(The data begins)

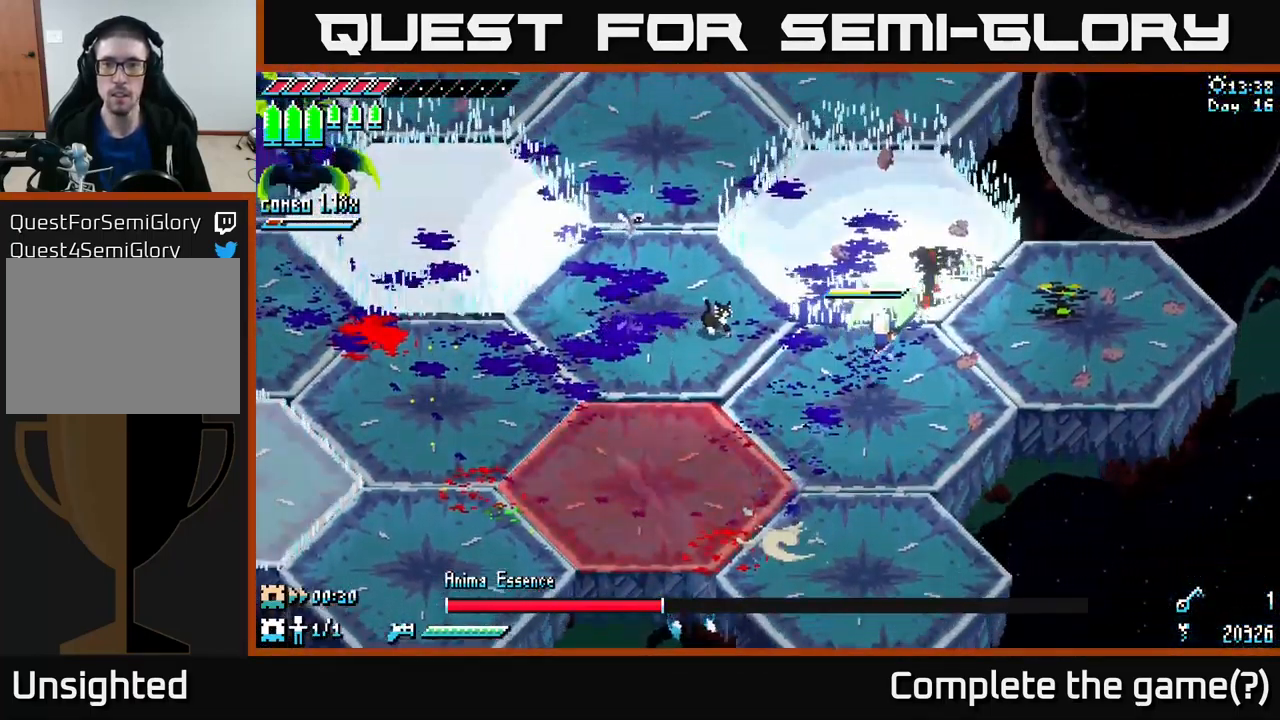
{"buttons": ["X"], "left_stick": "down-right", "right_stick": "center", "events": [[17, "R2", "up"], [167, "X", "up"], [284, "left_stick", "down"], [450, "left_stick", "down-right"], [516, "X", "down"]]}
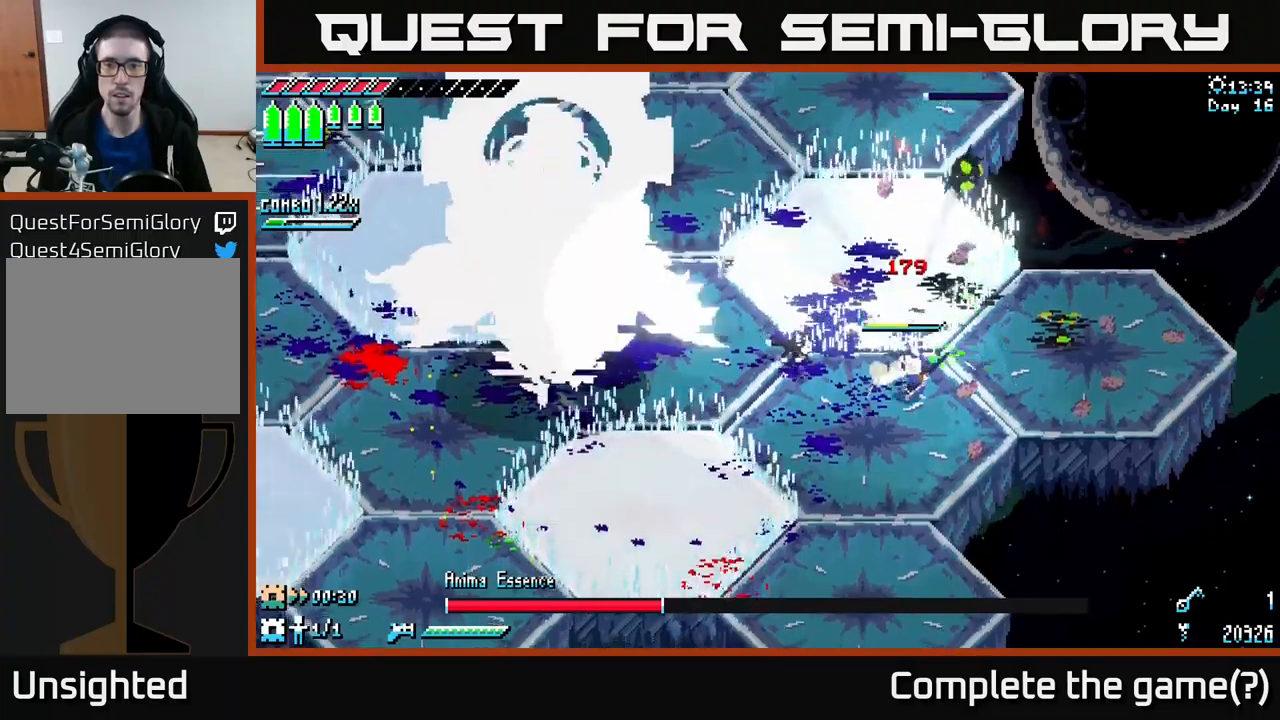
{"buttons": [], "left_stick": "up-left", "right_stick": "center", "events": [[84, "left_stick", "down"], [334, "X", "up"], [350, "left_stick", "up-left"]]}
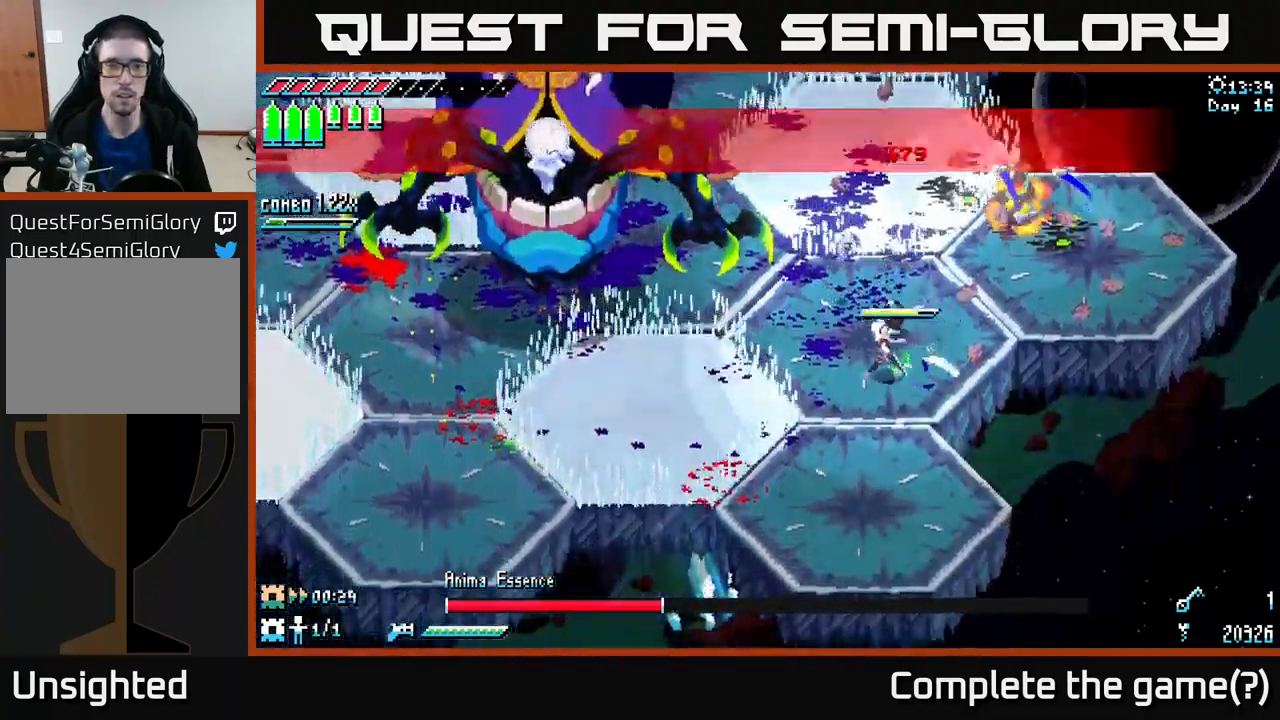
{"buttons": ["A", "X"], "left_stick": "up-left", "right_stick": "center", "events": [[17, "X", "down"], [34, "left_stick", "left"], [267, "A", "down"], [267, "left_stick", "up-left"]]}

(The data ends)

* What to produce
Repeat the data exactly as written, but without the pictures.

* Task result
{"buttons": ["X"], "left_stick": "down-right", "right_stick": "center", "events": [[17, "R2", "up"], [167, "X", "up"], [284, "left_stick", "down"], [450, "left_stick", "down-right"], [516, "X", "down"]]}
{"buttons": [], "left_stick": "up-left", "right_stick": "center", "events": [[84, "left_stick", "down"], [334, "X", "up"], [350, "left_stick", "up-left"]]}
{"buttons": ["A", "X"], "left_stick": "up-left", "right_stick": "center", "events": [[17, "X", "down"], [34, "left_stick", "left"], [267, "A", "down"], [267, "left_stick", "up-left"]]}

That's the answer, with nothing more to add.